Waldheim was UN chief from 1972 until 1981. Five years later, he was elected president of Austria amid charges that he belonged to a German army unit that committed atrocities in the Balkans during World War II.
His denials of any wrongdoing failed to stop him becoming a virtual outcast on the international diplomatic stage.
International outcast
Israel recalled its ambassador from Austria and boycotted his inauguration as president. The United States put the Austrian president on its "watch list" of potential undesirables in April 1987 while scores of other countries snubbed him.
Increasingly isolated internationally and at home, he fell back on responses also given by many former Nazis: "I was only doing my duty" and "I have only obeyed orders."
Waldheim also refused to resign and served out a full term as president. But he did not stand for a second term in 1992.
The controversy first erupted in March 1986 when an Austrian newsweekly published a photocopy of his 1939 German army service record revealing that he had been a member of the SA, the Nazi party's political militia, since 1938, the year Austria was annexed by Germany.
"I did not speak or want to speak much about the war years," he said. But this "was certainly not a strategy of deceit."
==============================
**Stated task:**
Continue the text on Kurt Waldheim's wartime past, starting after its final sentence.

**Information supplied:**
==============================
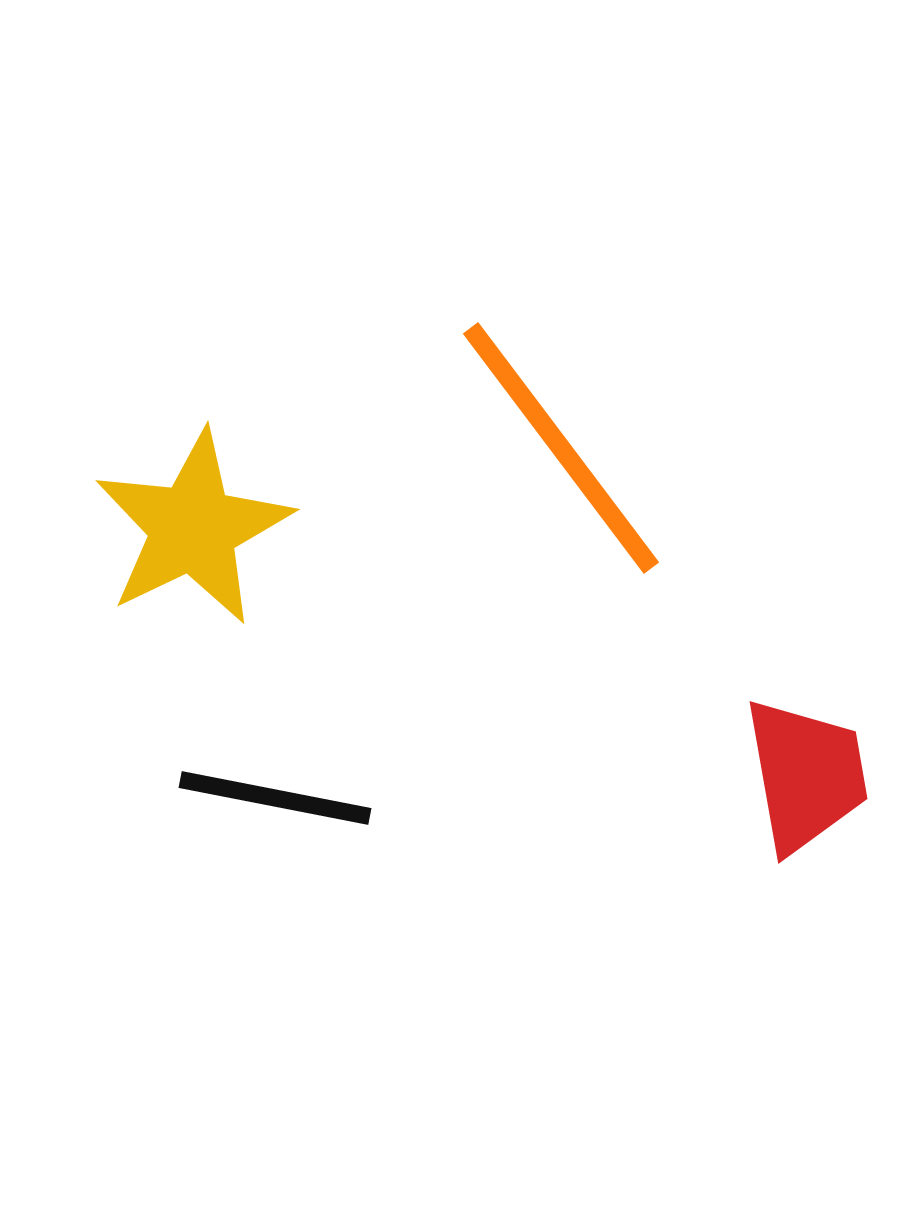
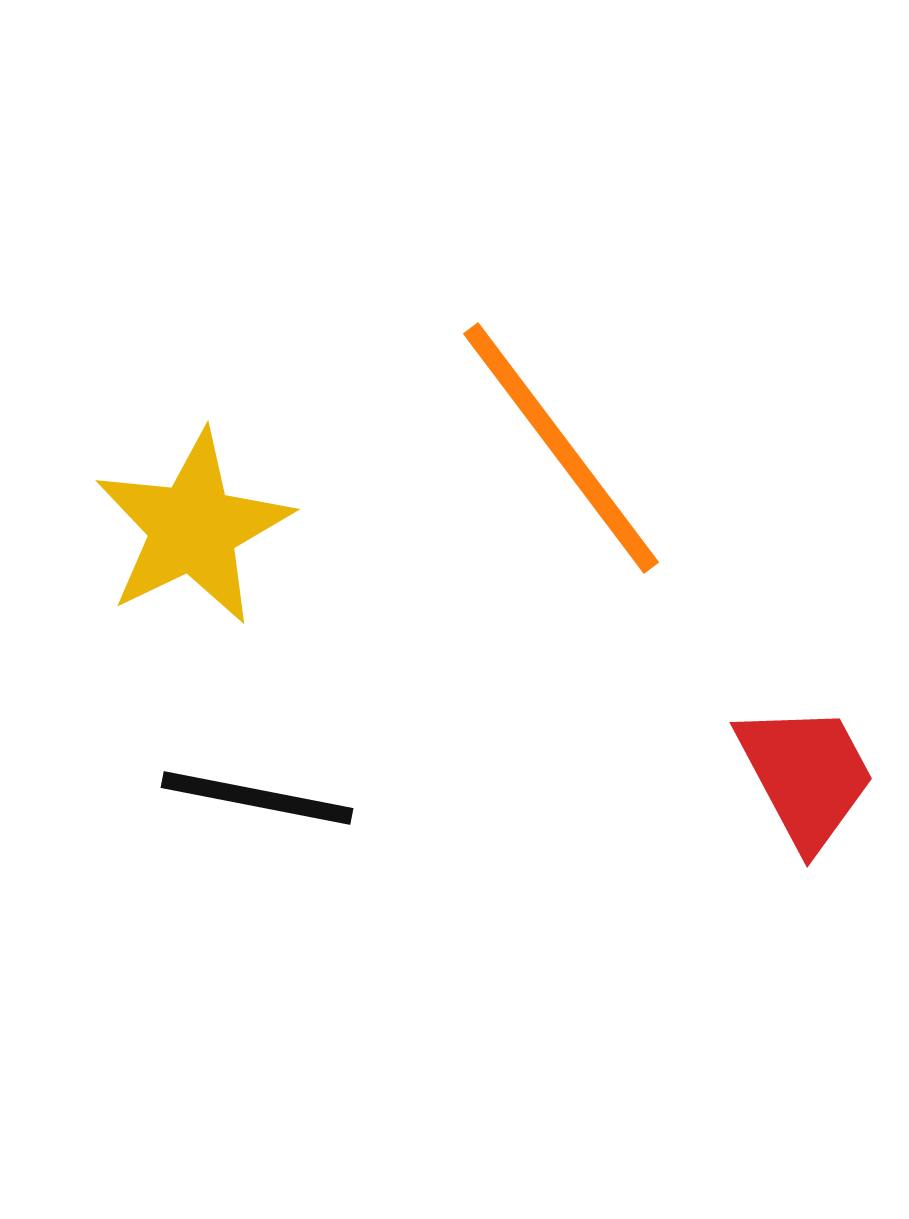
red trapezoid: rotated 18 degrees counterclockwise
black line: moved 18 px left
==============================
**Answer to this task:**
Further accusations
The World Jewish Congress, the New York Times and other newspapers published a series of wartime documents during his campaign for the presidential elections casting doubts on his account of his activities.
They included accusations that he was involved in crimes against Yugoslav partisans and in the deportation of Jews from Greece in 1942.
Waldheim said he did not remember his whereabouts in the critical 1941-44 period: according to his autobiography he was wounded on the Russian front in December 1941 and "ended his law studies in Vienna in 1944," leaving a blank of over two years.
He later said that he served as low-ranking army officer without real authority in the Balkans and was posted in Yugoslavia and Greece.